A Petrobras mantém negociações com o fundo soberano Mubadala, dos Emirados Árabes Unidos, para a recompra da refinaria de Mataripe, na Bahia, mas o avanço do processo ainda esbarra em divergências sobre o valor do ativo. A informação foi atualizada nesta quarta-feira (8) pelo ministro de Minas e Energia, Alexandre Silveira, que reforçou o caráter estritamente comercial da possível operação.
Segundo o ministro, as tratativas ocorrem há cerca de dois anos e meio e seguem os parâmetros de governança da estatal, sem interferência direta do governo federal. “As pessoas muitas vezes acham que o governo vai decidir comprar. Não é isso. A Petrobras é uma empresa listada na Bolsa do Nova York, tem seus acionistas, que têm que ser respeitados. E a gente respeita a sua governança. Então, é uma negociação comercial.
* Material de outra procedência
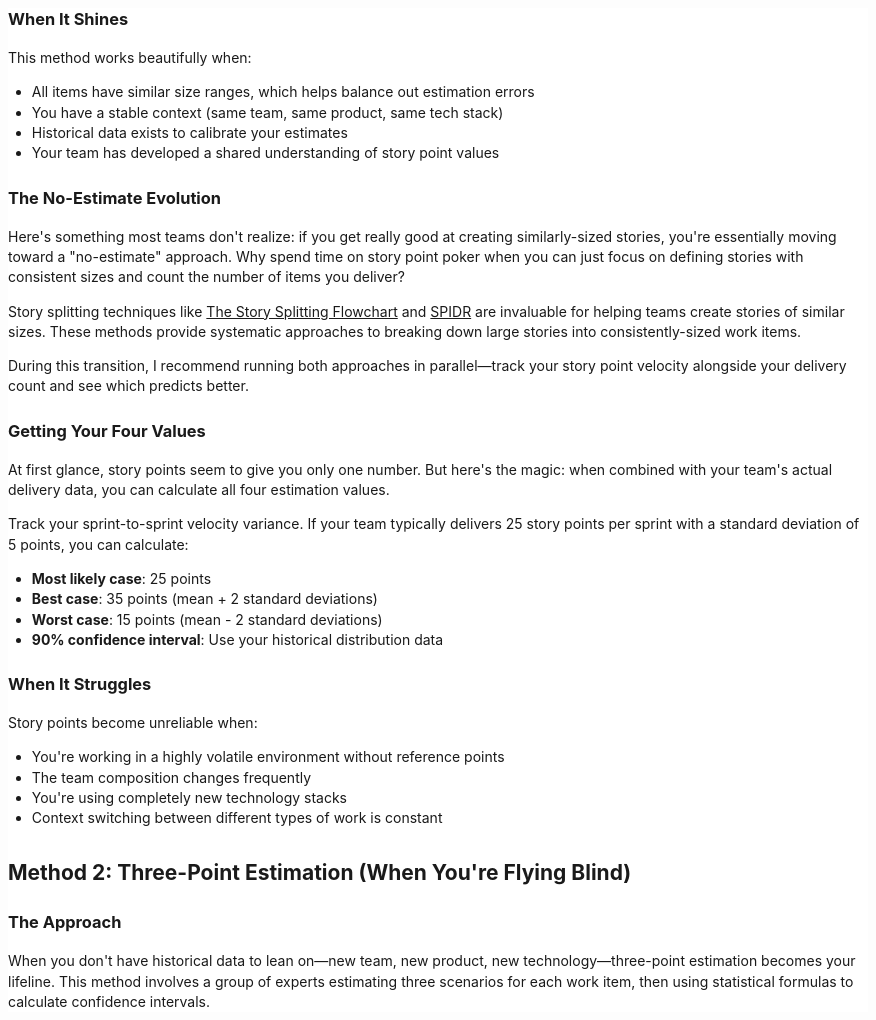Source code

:### When It Shines

This method works beautifully when:
- All items have similar size ranges, which helps balance out estimation errors
- You have a stable context (same team, same product, same tech stack)
- Historical data exists to calibrate your estimates
- Your team has developed a shared understanding of story point values

### The No-Estimate Evolution

Here's something most teams don't realize: if you get really good at creating similarly-sized stories, you're essentially moving toward a "no-estimate" approach. Why spend time on story point poker when you can just focus on defining stories with consistent sizes and count the number of items you deliver?

Story splitting techniques like [The Story Splitting Flowchart](https://www.humanizingwork.com/the-humanizing-work-guide-to-splitting-user-stories/) and [SPIDR](https://www.mountaingoatsoftware.com/blog/five-simple-but-powerful-ways-to-split-user-stories) are invaluable for helping teams create stories of similar sizes. These methods provide systematic approaches to breaking down large stories into consistently-sized work items.

During this transition, I recommend running both approaches in parallel—track your story point velocity alongside your delivery count and see which predicts better.

### Getting Your Four Values

At first glance, story points seem to give you only one number. But here's the magic: when combined with your team's actual delivery data, you can calculate all four estimation values.

Track your sprint-to-sprint velocity variance. If your team typically delivers 25 story points per sprint with a standard deviation of 5 points, you can calculate:
- **Most likely case**: 25 points
- **Best case**: 35 points (mean + 2 standard deviations)
- **Worst case**: 15 points (mean - 2 standard deviations)
- **90% confidence interval**: Use your historical distribution data

### When It Struggles

Story points become unreliable when:
- You're working in a highly volatile environment without reference points
- The team composition changes frequently
- You're using completely new technology stacks
- Context switching between different types of work is constant

## Method 2: Three-Point Estimation (When You're Flying Blind)

### The Approach

When you don't have historical data to lean on—new team, new product, new technology—three-point estimation becomes your lifeline. This method involves a group of experts estimating three scenarios for each work item, then using statistical formulas to calculate confidence intervals.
Ela só vai recomprar se o preço for interessante”, afirmou.
A refinaria, atualmente operada pela Acelen, empresa controlada pelo Mubadala, foi vendida em dezembro de 2021, durante a política de desinvestimentos da Petrobras. Conhecida historicamente como Landulpho Alves, a unidade em São Francisco do Conde foi a primeira refinaria de petróleo do país, inaugurada em 1950, antes mesmo da criação da estatal.
Apesar das declarações recentes do presidente Luiz Inácio Lula da Silva, que voltou a defender a recompra do ativo, o governo sinaliza que a decisão final dependerá de viabilidade econômica. “Eles venderam a refinaria na Bahia. Nós vamos comprar de novo. Pode demorar um pouquinho, mas vamos recomprar”, disse Lula, em março.
A fala do presidente ocorreu durante evento sobre a retomada de investimentos na refinaria Gabriel Passos (Regap), em Betim (MG), e reforçou a estratégia do governo de reavaliar ativos considerados estratégicos para o sistema de refino nacional. Ainda assim, a negociação em torno de Mataripe segue condicionada às condições de mercado e ao entendimento entre as partes.